Hydra’s pg_duckdb: Because waiting for queries is boring
A better way to handle analytics in Postgres.
The best tools solve specific, frustrating problems. Hydra’s pg_duckdb tackles one many of us face: moving data between systems just to analyze it. With pg_duckdb, you can run powerful analytics directly in Postgres. If you’ve ever struggled with moving data between systems just to get meaningful analysis, you’ll understand why this is a big deal.
The Problem: Postgres and the Scaling Wall
Postgres is a remarkable database. It’s like the Swiss Army knife of data storage: organized, reliable, and versatile. But like any tool, it has its limits. Postgres is great for storing and retrieving data. But when you start asking hard questions, like analyzing millions of rows or identifying trends in large datasets, it begins to strain. It wasn’t built for analytics at scale.
Here’s where the frustration starts: traditionally, if you wanted to analyze that kind of data, you’d export it to another tool. Maybe you’d load it into a data warehouse, then run your queries. This kind of process is slow, clunky, and worst of all, expensive.
The Solution: DuckDB and pg_duckdb
What Hydra has done with pg_duckdb is to combine the reliability of Postgres with the speed and efficiency of DuckDB, a specialized analytics engine. DuckDB does one thing exceptionally well: it crunches through large datasets faster than almost anything else. Instead of processing data row by row (like Postgres), DuckDB looks at columns, allowing it to handle huge computations with ease.
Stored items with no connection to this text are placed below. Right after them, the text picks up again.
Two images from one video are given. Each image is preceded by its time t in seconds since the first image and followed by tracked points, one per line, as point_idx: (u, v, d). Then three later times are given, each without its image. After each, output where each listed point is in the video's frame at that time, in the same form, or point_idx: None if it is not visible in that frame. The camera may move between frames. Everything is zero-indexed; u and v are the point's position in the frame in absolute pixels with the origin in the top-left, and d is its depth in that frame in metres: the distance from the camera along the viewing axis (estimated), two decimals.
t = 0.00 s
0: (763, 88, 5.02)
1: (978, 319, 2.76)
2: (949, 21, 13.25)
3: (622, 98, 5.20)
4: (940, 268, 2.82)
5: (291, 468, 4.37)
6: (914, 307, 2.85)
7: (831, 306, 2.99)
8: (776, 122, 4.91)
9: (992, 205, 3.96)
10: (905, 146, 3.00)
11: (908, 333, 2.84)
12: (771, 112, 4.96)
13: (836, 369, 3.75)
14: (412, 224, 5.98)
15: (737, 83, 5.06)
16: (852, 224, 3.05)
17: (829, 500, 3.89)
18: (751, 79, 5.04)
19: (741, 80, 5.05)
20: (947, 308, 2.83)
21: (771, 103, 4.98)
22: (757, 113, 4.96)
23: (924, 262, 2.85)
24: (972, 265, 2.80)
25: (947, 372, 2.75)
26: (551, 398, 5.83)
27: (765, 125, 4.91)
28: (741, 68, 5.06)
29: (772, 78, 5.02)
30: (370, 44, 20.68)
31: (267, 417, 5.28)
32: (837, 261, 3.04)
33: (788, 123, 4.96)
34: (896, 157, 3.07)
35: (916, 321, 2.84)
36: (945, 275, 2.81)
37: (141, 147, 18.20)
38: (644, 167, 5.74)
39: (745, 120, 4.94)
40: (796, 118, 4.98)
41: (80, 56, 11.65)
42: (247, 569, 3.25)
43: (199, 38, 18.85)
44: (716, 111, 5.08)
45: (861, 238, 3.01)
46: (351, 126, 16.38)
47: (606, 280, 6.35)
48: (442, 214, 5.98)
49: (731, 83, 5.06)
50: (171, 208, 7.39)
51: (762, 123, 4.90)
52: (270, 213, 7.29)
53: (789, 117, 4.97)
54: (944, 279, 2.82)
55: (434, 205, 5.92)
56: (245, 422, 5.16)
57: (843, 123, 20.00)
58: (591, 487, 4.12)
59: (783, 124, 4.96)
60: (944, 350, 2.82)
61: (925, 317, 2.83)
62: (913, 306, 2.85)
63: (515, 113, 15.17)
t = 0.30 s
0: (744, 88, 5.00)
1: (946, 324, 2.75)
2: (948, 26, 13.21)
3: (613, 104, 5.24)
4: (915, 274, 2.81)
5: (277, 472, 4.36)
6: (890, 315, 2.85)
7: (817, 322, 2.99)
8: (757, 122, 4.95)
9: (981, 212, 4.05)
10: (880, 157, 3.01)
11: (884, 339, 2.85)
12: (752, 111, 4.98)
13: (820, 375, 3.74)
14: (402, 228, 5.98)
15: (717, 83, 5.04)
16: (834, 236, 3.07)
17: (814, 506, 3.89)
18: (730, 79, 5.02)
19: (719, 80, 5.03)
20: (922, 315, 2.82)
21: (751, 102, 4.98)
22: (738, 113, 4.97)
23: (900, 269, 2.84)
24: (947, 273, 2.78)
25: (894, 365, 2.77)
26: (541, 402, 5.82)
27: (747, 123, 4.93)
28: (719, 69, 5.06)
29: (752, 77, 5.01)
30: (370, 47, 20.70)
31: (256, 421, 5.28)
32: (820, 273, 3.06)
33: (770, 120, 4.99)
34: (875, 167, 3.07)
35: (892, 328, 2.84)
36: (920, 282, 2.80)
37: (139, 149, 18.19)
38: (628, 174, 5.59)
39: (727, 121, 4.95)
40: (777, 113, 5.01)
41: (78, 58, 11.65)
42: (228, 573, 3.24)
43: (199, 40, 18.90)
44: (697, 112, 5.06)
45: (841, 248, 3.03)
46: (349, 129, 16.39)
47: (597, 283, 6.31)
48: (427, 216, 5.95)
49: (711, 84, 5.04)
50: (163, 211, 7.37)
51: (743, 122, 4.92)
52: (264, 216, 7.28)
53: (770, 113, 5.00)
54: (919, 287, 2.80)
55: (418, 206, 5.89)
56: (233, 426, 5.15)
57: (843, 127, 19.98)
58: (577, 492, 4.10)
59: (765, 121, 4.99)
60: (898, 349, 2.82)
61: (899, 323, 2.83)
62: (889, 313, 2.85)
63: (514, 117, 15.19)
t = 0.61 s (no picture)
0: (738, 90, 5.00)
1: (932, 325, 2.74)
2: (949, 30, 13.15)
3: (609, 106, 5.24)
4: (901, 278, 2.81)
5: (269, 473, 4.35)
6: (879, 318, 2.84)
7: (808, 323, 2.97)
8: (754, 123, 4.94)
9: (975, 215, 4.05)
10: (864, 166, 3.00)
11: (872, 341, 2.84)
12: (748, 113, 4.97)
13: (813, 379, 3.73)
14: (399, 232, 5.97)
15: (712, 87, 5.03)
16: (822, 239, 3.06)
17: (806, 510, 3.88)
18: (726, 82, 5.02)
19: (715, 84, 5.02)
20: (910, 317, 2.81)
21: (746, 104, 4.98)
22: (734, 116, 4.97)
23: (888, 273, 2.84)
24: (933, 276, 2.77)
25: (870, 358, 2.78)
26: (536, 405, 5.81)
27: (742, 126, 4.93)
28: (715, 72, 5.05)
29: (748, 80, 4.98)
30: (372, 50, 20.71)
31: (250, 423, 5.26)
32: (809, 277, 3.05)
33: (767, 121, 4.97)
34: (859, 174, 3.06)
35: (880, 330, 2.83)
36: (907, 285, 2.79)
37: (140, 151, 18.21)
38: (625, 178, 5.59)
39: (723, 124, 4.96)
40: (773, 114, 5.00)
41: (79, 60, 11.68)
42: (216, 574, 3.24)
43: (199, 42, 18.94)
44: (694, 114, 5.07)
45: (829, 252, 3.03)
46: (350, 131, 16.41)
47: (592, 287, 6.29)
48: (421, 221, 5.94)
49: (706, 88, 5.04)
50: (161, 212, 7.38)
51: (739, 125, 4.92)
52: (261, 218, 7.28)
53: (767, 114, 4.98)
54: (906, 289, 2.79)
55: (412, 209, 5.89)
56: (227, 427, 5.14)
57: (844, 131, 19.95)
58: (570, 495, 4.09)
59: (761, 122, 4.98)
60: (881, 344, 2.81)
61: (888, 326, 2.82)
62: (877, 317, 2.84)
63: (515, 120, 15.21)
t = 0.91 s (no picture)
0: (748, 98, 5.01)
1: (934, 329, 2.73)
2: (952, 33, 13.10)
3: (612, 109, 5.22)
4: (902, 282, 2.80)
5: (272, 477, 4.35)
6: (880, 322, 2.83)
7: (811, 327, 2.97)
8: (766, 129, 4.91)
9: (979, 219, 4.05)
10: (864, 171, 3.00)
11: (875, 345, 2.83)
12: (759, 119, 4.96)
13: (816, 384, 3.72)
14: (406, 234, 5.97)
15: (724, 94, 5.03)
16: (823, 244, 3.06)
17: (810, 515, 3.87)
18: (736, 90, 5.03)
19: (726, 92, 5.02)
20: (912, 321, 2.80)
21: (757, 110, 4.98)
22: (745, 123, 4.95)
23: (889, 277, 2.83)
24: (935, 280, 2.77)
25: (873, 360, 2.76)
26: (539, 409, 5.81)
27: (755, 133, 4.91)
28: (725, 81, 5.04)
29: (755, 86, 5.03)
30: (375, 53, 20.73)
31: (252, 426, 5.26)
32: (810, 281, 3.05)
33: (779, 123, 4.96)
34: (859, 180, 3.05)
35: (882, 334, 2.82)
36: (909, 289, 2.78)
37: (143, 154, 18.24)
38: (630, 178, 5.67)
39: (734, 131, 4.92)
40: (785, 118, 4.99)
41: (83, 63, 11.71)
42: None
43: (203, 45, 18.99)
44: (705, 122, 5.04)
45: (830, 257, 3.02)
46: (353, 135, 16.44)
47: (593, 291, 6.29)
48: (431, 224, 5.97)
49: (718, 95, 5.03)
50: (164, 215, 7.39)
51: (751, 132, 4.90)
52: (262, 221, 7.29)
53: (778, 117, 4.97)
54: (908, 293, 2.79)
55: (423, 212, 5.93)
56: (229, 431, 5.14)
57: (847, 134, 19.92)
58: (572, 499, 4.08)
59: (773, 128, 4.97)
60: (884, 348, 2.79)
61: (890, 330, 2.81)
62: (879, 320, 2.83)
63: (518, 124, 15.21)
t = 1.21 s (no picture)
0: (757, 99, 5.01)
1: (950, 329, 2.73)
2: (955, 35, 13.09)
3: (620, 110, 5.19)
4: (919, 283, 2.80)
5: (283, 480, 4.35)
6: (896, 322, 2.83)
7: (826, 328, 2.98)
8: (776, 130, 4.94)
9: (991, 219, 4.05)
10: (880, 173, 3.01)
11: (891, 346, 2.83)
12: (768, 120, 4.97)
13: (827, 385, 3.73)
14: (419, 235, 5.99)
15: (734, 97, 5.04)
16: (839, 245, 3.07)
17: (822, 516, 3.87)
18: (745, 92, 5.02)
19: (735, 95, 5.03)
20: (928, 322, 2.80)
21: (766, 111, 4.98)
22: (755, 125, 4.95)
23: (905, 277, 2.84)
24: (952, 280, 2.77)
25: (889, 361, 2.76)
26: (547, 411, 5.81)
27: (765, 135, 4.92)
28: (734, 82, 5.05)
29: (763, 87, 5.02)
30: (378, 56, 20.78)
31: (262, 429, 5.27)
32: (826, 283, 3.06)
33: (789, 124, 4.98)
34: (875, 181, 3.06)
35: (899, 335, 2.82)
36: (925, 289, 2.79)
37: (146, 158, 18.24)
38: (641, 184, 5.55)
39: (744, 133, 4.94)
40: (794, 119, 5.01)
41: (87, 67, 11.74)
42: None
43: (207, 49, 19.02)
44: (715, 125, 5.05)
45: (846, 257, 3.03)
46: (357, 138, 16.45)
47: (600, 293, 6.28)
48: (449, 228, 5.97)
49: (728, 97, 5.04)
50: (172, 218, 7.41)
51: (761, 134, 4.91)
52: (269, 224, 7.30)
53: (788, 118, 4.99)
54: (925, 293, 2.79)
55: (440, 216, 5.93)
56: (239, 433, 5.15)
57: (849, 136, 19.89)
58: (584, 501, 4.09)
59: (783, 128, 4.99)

By embedding DuckDB into Postgres, pg_duckdb eliminates the need to move data at all. You can perform advanced analytics right where your data lives.
Why pg_duckdb Matters
The beauty of pg_duckdb is its simplicity. It doesn’t ask you to learn a new system or re-architect your workflow. Instead, it takes the tools you already know: Postgres and SQL, and quietly makes them better.
Here’s what makes it special:
Speed: DuckDB processes data at a scale that would overwhelm Postgres, making queries faster and more efficient.
Flexibility: With pg_duckdb, you can query data not just from Postgres but directly from external file formats like Parquet, CSV, or JSON—even if they’re stored on AWS S3 or Google Cloud.
Cost Savings: By removing the need for expensive data pipelines or separate analytics platforms, pg_duckdb lets you get more out of the tools you already use.
How It Works
pg_duckdb functions like a bridge:
When you run a query, it decides whether Postgres or DuckDB is better suited to handle it.
It supports the same data types (numbers, text, dates, JSON, etc.), so there’s no need for painful conversions.
If DuckDB can’t handle a specific query, it hands the job back to Postgres seamlessly.
This cooperative model lets you perform complex analytics with minimal friction. Need to analyze millions of rows stored in a Parquet file on S3? Use read_parquet() to query it directly, no downloads required. Want to combine that with customer data already in Postgres? That’s just a JOIN away.
The Bigger Picture
In the past, we built massive data warehouses and complex ETL pipelines because we had to. But what if your database was smart enough to handle analytics on its own? What if it could reach into object storage, process data in place, and give you answers without making you move files around?
This is the promise of pg_duckdb. It simplifies analytics, making it accessible to more people, at lower cost. For developers, it’s like suddenly having a turbocharged engine under the hood of your trusty old database.